Cancel Mozambique's debt!

March 22, 2000
Issue 

On March 16, the Paris Club of rich creditor countries announced a suspension of Mozambique's debt repayments until July, following the floods that devastated the country earlier this month. The Jubilee 2000 coalition, which campaigns for the cancellation of Third World debt, has called on the rich countries to immediately cancel Mozambique's entire foreign debt.

The following is abridged from a statement issued by the Philippine-Asia Jubilee Campaign Against the Debt (PAJCAD) on March 13.

No words can aptly express our deepest sympathies for the people of Mozambique who continue to suffer the aftermath of the devastating floods that hit their country these past weeks. Over a million homeless, thousands of hectares of agricultural lands destroyed, not to mention the thousands of lives lost.

But what is more tragic for the people of Mozambique is the World Bank's hard-line stance to give only a one-year moratorium on debt payments, despite strong appeals for immediate and total debt cancellation by the Mozambique government and people, supported by international Jubilee campaigns and civil society organisations.

Furthermore, the World Bank, trying to appear charitable, merely gives out new loans instead of grants to Mozambique to cope with the emergency situation.

As of 1998, Mozambique had a total debt of US$8.3 billion (US$4.3 billion in bilateral debt, US$2.1 billion in multilateral debt and US$2 billion in private debt). Certain creditor-governments in the North have made pledges to cancel Mozambique's bilateral debt, with UK taking the lead to cancel US$150 million.

But one wonders where this bilateral debt cancellation goes. Will it beef up the Highly Indebted Poorest Countries (HIPC) Trust Fund for Mozambique, to make it appear that all debts remain legitimate after the one-year World Bank moratorium is up?

And as such, will this be tied up again to implementing structural adjustment programs, renamed now as Poverty Reduction Strategy Papers, as a basic requirement or conditionality for "debt relief" under the HIPC and Cologne Initiative?

And what about the multilateral debts owed by Mozambique to the IMF and the World Bank that remain "untouchables" as far as debt cancellation is concerned?

The HIPC and Cologne "debt relief" initiatives have not only proven inadequate but also immoral and self-serving for the interests of international finance institutions, which want to maintain the legitimacy of debts already defaulted by the HIPCs for years now.

Mozambique's experience as an HIPC is telling enough. After qualifying for HIPC status, Mozambique is still left with annual average debt payments of US$73 million (or US$1.4 million a week) while its annual budget for primary health is only $20 million and a mere $32 million for primary education.
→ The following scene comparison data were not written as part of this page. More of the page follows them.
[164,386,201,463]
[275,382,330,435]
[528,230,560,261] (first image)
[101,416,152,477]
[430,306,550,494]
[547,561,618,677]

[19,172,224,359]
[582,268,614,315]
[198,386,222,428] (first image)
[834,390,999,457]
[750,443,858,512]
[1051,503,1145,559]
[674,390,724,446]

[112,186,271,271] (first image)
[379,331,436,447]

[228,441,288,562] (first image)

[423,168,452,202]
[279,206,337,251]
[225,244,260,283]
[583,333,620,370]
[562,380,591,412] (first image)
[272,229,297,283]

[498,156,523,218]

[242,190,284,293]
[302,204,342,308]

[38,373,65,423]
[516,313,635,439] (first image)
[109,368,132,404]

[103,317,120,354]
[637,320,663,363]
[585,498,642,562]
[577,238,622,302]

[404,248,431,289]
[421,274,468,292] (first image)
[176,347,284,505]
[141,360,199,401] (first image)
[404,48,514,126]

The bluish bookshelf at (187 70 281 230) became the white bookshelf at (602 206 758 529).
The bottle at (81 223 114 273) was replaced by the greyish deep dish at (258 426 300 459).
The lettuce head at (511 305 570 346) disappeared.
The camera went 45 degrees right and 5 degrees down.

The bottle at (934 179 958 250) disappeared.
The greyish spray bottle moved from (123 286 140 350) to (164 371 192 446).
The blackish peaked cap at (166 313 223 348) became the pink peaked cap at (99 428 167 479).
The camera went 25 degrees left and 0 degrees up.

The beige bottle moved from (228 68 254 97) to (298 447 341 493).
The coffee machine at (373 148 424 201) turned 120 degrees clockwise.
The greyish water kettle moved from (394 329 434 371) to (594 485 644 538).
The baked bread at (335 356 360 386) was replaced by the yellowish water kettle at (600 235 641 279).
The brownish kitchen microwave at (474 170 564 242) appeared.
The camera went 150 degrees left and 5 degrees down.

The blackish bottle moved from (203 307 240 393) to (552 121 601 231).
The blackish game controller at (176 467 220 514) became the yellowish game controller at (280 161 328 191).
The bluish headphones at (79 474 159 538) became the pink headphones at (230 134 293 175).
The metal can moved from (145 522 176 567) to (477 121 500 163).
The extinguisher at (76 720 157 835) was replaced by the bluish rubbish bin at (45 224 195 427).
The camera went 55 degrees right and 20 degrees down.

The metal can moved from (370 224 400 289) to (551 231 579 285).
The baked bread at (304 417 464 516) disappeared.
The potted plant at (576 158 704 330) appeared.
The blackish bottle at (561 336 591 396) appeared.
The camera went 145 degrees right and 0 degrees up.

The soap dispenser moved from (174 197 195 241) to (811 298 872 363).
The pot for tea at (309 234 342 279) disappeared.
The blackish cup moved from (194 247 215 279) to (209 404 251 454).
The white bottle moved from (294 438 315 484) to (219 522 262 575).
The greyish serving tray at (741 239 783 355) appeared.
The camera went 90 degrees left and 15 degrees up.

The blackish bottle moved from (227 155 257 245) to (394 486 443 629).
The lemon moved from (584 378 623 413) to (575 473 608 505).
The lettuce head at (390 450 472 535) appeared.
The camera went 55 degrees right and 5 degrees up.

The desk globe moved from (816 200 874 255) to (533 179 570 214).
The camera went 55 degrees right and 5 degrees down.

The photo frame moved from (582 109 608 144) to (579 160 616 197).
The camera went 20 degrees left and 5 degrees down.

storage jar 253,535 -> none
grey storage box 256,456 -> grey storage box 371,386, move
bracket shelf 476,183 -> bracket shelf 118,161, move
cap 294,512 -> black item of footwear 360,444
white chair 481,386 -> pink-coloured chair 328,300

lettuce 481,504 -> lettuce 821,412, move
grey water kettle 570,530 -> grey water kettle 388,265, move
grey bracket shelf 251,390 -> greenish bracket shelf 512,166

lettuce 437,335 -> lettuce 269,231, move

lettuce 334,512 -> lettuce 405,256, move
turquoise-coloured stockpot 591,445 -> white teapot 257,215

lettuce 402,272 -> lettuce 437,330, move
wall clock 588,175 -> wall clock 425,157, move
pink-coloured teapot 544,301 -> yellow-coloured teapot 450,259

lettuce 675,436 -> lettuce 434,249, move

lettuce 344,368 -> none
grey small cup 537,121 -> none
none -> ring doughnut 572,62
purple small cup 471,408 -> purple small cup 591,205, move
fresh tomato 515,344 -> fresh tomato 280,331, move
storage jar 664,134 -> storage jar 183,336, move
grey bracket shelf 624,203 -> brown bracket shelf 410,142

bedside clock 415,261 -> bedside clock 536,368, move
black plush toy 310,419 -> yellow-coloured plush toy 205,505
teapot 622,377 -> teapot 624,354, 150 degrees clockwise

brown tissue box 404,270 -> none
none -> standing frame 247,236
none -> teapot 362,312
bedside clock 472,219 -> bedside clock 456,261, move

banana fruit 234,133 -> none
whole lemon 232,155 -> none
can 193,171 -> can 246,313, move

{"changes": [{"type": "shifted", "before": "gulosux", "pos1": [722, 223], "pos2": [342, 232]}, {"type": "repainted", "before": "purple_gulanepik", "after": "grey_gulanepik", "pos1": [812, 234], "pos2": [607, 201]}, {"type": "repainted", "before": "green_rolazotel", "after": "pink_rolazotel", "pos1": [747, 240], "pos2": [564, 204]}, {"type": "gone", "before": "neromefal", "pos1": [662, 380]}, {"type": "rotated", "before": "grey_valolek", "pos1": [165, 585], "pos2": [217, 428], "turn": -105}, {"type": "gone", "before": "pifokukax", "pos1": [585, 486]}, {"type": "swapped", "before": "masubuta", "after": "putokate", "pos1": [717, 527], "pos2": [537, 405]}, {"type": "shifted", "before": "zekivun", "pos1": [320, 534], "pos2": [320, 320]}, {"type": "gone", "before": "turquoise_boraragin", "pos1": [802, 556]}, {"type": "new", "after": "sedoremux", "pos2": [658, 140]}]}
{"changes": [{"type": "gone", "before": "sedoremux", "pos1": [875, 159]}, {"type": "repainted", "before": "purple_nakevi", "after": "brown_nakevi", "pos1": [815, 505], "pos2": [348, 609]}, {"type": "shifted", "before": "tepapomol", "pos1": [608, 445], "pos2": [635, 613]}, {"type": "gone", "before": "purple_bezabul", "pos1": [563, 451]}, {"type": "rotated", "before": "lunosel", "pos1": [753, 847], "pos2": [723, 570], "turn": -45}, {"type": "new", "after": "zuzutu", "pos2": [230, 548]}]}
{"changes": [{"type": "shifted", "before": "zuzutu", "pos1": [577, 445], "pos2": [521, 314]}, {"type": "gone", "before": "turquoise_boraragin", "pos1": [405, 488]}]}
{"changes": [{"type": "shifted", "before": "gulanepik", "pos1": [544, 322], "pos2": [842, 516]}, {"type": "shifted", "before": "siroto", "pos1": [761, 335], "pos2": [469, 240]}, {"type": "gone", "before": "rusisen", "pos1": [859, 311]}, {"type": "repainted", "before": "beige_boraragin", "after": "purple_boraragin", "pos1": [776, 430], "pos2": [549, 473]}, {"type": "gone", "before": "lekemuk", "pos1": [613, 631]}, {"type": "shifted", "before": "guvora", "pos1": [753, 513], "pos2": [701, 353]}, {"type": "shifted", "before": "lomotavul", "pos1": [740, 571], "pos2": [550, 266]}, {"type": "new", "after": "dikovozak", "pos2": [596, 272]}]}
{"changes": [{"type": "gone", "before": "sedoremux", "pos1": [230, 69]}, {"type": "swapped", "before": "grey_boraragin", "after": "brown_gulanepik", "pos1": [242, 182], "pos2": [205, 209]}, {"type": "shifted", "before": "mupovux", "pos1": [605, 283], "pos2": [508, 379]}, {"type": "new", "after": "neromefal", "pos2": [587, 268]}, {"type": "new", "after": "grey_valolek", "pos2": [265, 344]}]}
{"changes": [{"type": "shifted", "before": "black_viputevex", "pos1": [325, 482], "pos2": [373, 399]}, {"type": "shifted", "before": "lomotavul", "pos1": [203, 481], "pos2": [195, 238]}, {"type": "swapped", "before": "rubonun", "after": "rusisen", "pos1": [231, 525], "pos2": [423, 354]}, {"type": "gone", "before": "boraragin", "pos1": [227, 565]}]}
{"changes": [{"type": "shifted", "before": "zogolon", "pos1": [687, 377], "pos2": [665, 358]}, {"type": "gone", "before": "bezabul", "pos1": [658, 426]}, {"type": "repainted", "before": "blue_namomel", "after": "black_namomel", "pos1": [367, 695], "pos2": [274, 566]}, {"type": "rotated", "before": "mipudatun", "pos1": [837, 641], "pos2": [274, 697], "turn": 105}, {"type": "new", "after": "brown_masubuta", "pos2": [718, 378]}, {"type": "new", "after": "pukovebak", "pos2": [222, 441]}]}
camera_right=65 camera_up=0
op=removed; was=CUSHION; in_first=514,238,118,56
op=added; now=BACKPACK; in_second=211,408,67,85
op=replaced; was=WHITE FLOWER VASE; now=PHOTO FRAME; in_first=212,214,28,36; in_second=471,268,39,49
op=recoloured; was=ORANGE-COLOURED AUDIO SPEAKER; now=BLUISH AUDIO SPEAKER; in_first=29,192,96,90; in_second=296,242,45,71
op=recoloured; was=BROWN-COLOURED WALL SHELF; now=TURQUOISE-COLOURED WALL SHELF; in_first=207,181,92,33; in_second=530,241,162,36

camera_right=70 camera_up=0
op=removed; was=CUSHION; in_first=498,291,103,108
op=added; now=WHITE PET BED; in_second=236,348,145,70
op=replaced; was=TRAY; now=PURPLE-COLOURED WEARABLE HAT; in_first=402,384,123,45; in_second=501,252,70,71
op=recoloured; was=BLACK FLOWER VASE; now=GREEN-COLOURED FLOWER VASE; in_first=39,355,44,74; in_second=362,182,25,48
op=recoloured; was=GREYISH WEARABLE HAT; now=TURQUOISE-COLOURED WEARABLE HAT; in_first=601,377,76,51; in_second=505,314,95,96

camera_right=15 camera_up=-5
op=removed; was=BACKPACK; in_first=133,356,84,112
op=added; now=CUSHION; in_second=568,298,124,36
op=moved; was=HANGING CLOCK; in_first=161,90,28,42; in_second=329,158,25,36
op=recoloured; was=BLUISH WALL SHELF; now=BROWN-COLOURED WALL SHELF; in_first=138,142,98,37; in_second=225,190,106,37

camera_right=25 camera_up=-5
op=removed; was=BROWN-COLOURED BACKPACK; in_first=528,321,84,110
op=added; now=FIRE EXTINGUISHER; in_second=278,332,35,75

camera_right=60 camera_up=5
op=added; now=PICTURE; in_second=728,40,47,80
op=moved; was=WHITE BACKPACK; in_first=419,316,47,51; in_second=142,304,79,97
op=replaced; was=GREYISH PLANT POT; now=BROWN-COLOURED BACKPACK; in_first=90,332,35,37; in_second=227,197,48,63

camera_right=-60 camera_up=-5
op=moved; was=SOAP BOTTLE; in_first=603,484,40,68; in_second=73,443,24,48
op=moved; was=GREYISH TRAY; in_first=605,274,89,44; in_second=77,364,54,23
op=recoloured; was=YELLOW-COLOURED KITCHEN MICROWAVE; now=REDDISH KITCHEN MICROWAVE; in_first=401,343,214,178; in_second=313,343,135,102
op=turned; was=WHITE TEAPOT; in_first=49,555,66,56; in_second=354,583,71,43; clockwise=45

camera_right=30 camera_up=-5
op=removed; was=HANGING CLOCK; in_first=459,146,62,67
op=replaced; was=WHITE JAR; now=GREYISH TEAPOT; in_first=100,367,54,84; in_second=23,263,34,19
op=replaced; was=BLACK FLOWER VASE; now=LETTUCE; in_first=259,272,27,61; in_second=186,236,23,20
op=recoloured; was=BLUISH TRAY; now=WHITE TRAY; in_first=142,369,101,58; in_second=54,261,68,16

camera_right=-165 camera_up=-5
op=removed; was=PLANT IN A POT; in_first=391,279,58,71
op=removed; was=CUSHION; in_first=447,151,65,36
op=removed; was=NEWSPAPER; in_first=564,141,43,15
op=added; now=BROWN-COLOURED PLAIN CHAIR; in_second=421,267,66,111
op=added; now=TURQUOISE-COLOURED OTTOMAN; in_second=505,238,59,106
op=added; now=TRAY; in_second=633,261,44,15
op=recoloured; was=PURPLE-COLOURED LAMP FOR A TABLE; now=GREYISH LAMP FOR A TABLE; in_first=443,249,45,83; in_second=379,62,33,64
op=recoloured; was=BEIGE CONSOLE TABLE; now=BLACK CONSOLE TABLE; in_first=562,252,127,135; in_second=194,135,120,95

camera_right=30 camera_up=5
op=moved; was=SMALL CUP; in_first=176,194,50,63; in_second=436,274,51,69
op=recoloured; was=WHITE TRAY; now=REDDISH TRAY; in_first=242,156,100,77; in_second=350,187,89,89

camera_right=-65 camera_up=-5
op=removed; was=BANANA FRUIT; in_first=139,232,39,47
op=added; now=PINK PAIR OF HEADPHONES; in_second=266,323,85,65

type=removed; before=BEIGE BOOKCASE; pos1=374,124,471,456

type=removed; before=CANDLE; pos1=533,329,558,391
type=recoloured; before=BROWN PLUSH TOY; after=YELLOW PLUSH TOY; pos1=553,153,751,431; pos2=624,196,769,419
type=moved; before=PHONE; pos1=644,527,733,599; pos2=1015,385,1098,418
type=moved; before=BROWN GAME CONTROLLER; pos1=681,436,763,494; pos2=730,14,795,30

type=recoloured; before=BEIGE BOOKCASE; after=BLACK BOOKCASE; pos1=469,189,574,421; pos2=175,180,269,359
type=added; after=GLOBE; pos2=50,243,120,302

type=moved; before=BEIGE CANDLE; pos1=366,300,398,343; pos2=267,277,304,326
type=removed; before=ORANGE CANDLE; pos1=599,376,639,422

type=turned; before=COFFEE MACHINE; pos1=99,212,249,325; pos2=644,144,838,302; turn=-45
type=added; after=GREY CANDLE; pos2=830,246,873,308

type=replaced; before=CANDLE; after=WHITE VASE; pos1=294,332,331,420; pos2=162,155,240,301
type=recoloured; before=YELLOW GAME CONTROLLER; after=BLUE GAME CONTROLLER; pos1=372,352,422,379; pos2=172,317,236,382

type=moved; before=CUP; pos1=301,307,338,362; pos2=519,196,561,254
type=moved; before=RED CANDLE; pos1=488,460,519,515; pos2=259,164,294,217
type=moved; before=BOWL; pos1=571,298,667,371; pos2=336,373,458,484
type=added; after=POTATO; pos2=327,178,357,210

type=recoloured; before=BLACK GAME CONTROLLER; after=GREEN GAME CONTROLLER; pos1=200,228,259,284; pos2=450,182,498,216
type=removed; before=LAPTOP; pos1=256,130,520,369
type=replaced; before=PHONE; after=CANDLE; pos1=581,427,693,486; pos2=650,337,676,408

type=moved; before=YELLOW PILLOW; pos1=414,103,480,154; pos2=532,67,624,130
Initial estimates put the cost of reconstruction and relief operations at hundreds of million of dollars. The full magnitude and long-term scars of the flooding have yet to be ascertained.

Given this appalling situation, it is completely impossible for Mozambique to rebuild itself unless its scarce resources are channelled into the real needs of its people. There is simply no way it can pay these debts, which have been paid a thousand times over by the Mozambican people.

The experience of Honduras and Nicaragua after Hurricane Mitch is enough to say that unless there is a total and immediate debt cancellation, no genuine reconstruction is possible. The World Bank is now recycling for Mozambique the same package it did for Honduras and Nicaragua.

The Philippine-Asia Jubilee Campaign Against the Debt (PAJCAD), in solidarity with the people of Mozambique and the appeals already made by the international community, urges the international financial institutions and creditor countries to immediately cancel all bilateral and multilateral debts of Mozambique with no conditions attached.

The IMF and the World Bank must cancel all debts owed to them by Mozambique and should stop peddling "moratoriums" or bilateral debt cancellations as charitable acts.

In this light, PAJCAD reiterates its demand for the immediate and total cancellation of all Third World debts, and its total objection to the HIPC scheme or its other namesakes.